THE TASK
Check every line of the entries below for the word "nose", and copy the ones that have it.

MATERIAL FOR THIS EXERCISE

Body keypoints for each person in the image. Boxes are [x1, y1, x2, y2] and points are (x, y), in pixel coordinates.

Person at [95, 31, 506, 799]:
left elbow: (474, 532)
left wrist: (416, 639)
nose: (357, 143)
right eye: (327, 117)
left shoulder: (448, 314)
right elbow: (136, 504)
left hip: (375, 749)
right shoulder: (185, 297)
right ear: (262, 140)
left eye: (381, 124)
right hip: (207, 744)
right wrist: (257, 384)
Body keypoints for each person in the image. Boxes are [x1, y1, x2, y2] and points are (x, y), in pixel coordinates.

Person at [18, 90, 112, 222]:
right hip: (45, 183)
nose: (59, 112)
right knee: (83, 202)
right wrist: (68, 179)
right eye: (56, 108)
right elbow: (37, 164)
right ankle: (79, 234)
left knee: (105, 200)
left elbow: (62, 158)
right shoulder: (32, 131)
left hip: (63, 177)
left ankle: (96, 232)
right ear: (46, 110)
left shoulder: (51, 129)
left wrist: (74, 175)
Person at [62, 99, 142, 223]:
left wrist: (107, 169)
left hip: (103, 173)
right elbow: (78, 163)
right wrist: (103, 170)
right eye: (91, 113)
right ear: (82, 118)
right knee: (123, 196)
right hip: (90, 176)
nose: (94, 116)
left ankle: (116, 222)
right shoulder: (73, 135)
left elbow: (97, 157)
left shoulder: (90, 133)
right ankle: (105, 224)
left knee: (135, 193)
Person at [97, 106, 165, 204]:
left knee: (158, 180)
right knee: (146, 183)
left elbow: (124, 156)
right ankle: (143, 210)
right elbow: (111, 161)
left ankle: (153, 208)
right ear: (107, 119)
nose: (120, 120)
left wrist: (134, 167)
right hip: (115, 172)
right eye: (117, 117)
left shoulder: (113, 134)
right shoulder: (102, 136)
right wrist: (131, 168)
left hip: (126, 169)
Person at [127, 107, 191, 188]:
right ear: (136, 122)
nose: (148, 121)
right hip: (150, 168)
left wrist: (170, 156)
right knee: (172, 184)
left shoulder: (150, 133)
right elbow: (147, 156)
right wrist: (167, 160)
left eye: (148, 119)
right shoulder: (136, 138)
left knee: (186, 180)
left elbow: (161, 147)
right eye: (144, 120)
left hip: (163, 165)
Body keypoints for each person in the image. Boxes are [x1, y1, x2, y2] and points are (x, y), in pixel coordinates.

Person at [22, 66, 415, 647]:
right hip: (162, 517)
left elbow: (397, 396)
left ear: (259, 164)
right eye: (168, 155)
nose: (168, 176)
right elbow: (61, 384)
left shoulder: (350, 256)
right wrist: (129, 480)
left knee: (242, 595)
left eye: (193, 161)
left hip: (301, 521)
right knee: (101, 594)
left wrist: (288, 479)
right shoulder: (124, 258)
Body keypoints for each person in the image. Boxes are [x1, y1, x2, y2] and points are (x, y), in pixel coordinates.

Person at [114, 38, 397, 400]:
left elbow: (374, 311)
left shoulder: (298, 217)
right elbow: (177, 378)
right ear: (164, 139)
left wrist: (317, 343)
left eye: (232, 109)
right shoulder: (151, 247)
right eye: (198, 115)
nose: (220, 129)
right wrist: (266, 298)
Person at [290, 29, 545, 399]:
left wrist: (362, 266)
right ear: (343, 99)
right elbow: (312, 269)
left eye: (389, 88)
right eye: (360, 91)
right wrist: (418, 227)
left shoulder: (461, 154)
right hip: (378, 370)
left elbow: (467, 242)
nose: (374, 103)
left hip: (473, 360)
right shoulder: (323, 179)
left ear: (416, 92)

ANSWER TO THIS EXERCISE
nose: (357, 143)
nose: (59, 112)
nose: (94, 116)
nose: (120, 120)
nose: (148, 121)
nose: (168, 176)
nose: (220, 129)
nose: (374, 103)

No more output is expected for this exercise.